Short Answer: Fish is good for high cholesterol. Because it has omega-3 fatty acids and protein, and they can lower your triglycerides, raise your HDL cholesterol, and protect your arteries.
High cholesterol is a condition that affects your blood vessels and heart.
In high cholesterol, your body produces too much low-density lipoprotein (LDL) cholesterol, which can stick to the walls of your arteries and form plaques.
This can lead to various health problems, such as coronary artery disease, heart attack, stroke, and peripheral artery disease.
One of the key factors in managing high cholesterol is diet.
What you consume can affect your blood cholesterol levels, which can impact your high cholesterol symptoms and overall health.
To effectively manage high cholesterol, you should consume unsaturated fat rich foods like fish, nuts, seeds, and olive oil and avoid saturated fat rich foods like red meat, butter, cheese, and pastries.
Now, fish is a type of animal protein that comes from aquatic animals. People usually eat fish cooked, grilled, baked, or raw.

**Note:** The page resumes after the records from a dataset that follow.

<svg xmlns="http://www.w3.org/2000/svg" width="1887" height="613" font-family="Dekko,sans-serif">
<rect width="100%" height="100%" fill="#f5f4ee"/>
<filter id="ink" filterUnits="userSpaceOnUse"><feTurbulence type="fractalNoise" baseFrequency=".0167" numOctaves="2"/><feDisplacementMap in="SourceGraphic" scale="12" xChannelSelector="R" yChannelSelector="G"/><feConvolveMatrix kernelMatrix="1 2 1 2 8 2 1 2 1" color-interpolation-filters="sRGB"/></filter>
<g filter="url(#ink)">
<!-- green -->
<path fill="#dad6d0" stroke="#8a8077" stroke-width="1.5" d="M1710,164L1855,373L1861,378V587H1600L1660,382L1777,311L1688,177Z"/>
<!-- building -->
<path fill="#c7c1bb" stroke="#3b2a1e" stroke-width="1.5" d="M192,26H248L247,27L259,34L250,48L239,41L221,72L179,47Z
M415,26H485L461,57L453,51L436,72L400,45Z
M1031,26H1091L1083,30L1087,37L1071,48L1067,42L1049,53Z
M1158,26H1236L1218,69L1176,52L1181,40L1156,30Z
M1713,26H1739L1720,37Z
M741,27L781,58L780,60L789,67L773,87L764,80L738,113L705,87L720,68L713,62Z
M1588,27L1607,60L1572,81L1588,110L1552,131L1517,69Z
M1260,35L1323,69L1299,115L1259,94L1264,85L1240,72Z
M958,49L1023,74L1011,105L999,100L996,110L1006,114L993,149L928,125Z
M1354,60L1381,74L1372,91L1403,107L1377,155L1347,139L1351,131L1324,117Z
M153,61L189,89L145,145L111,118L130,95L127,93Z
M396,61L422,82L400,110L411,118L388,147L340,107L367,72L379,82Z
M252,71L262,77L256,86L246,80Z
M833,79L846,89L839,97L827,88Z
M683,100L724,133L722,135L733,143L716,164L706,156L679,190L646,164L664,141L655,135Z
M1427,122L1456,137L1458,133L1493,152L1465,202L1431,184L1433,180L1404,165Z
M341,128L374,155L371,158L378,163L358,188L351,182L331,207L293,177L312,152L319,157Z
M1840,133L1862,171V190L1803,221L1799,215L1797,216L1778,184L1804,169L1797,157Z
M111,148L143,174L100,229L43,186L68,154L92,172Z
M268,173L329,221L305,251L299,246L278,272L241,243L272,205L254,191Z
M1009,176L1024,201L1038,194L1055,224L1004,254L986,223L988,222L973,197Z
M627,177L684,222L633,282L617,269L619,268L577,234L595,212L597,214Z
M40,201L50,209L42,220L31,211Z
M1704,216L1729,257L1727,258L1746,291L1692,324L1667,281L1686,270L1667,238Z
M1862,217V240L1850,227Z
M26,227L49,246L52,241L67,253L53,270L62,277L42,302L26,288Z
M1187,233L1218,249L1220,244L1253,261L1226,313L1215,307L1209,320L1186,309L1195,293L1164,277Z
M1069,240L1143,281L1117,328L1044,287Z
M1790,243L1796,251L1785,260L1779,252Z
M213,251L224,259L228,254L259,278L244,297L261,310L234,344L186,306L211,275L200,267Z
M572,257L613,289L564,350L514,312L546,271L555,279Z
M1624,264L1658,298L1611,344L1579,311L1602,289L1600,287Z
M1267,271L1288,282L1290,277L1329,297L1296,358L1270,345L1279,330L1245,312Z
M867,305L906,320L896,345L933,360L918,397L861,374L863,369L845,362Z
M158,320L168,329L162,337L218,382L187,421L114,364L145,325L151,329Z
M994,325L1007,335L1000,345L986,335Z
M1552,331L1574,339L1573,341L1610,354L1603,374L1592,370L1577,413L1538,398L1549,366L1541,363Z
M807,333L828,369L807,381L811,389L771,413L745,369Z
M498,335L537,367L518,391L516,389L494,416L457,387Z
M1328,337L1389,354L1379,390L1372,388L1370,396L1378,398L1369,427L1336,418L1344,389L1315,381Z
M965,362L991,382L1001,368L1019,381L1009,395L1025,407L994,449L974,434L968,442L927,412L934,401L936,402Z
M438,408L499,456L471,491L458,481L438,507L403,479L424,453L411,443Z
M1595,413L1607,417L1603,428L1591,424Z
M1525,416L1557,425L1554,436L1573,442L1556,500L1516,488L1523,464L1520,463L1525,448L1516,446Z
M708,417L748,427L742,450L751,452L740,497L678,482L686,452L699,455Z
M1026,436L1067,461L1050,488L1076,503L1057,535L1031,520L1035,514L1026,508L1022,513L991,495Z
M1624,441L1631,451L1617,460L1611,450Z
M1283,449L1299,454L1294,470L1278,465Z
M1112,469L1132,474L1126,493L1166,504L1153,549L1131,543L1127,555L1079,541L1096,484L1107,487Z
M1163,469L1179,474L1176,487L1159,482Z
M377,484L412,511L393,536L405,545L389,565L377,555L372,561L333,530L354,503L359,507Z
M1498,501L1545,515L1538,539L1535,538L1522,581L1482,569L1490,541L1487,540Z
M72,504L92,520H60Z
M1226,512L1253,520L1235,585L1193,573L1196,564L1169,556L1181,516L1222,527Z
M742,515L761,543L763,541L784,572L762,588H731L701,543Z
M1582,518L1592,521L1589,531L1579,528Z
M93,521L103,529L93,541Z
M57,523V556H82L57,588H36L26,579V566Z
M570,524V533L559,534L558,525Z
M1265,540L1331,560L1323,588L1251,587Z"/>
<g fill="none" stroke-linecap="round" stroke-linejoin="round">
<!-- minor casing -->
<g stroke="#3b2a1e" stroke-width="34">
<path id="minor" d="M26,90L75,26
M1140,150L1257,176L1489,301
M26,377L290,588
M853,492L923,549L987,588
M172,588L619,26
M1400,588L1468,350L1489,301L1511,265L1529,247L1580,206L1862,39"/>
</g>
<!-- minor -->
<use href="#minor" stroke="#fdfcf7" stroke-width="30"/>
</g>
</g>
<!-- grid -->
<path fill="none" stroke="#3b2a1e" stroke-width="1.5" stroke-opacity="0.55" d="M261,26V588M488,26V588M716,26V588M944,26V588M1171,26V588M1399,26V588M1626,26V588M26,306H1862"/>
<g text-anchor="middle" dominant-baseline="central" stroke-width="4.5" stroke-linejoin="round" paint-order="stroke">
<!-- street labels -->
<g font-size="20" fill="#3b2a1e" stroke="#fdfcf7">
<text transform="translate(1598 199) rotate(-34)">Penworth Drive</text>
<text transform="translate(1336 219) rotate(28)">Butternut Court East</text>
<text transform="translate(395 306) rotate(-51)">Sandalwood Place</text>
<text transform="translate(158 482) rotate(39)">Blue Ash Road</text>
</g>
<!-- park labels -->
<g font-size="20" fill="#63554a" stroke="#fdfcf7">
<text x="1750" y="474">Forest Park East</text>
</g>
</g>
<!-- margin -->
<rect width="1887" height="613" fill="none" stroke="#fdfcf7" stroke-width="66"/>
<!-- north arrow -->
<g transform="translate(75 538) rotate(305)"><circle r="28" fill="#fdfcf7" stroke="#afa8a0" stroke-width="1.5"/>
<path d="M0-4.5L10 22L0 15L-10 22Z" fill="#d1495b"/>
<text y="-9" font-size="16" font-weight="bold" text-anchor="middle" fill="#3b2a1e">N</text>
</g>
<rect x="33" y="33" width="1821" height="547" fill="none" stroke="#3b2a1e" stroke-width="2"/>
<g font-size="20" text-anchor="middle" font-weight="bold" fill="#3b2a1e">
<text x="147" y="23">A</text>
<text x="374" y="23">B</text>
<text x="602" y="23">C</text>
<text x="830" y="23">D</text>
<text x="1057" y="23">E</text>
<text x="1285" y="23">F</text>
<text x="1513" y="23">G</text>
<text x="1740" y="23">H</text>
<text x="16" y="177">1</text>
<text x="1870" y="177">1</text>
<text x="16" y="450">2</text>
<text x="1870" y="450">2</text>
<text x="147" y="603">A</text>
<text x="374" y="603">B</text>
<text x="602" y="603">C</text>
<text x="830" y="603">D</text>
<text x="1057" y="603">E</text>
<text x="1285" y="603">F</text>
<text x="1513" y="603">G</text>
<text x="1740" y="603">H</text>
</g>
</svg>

Fish is good for high cholesterol because it contains omega-3 fatty acids, which are beneficial for your heart and blood vessels.
Omega-3 fatty acids can lower your triglycerides, reduce inflammation, prevent blood clots, and improve the function of your endothelium, which is the inner lining of your arteries.
A 3-ounce serving of fish can give you about 20 grams of protein, 1 to 5 grams of fat, and 0 to 100 milligrams of cholesterol, depending on the type of fish.
The fat in fish is mostly unsaturated, which can lower your LDL cholesterol and raise your HDL cholesterol.
The cholesterol in fish is negligible compared to the cholesterol in your own body, and it does not affect your blood cholesterol levels significantly.
Omega-3 fatty acids can positively affect high cholesterol by lowering your triglycerides, which are a type of fat in your blood that can increase your risk of heart disease.
Omega-3 fatty acids can also improve your HDL cholesterol, which can help remove excess LDL cholesterol from your arteries and protect them from damage.
Furthermore, fish is a source of lean protein and protein is good for high cholesterol.
Because, protein can help you feel full, control your appetite, and maintain your muscle mass, which can boost your metabolism and burn more calories.
You can eat two to three servings of fish per week safely.
More than that can cause mercury poisoning, which can harm your nervous system and kidneys.
Mercury is a toxic metal that accumulates in some fish, especially large and predatory ones, such as shark, swordfish, king mackerel, and tilefish.
Also, you shouldn’t eat fish if you have an allergy to fish or seafood to prevent anaphylaxis, which is a severe allergic reaction that can be life-threatening.
Because, fish can trigger your immune system to release histamine and other chemicals that can cause symptoms such as hives, swelling, breathing difficulties, and low blood pressure.
You can buy fresh fish in your local market or can order it from online.
Always choose fish that has clear eyes, firm flesh, moist skin, and a mild smell.
Because, these are signs of freshness and quality.
You can store fish in the refrigerator for up to two days or in the freezer for up to six months.
Finally, remember, maintaining a healthy lifestyle, including a balanced diet, regular exercise, stress management and essential medical care is key to managing high cholesterol effectively.
I always recommend my high cholesterol patients to follow a high cholesterol-friendly diet to improve their overall well-being, and enjoy a longer and healthier life.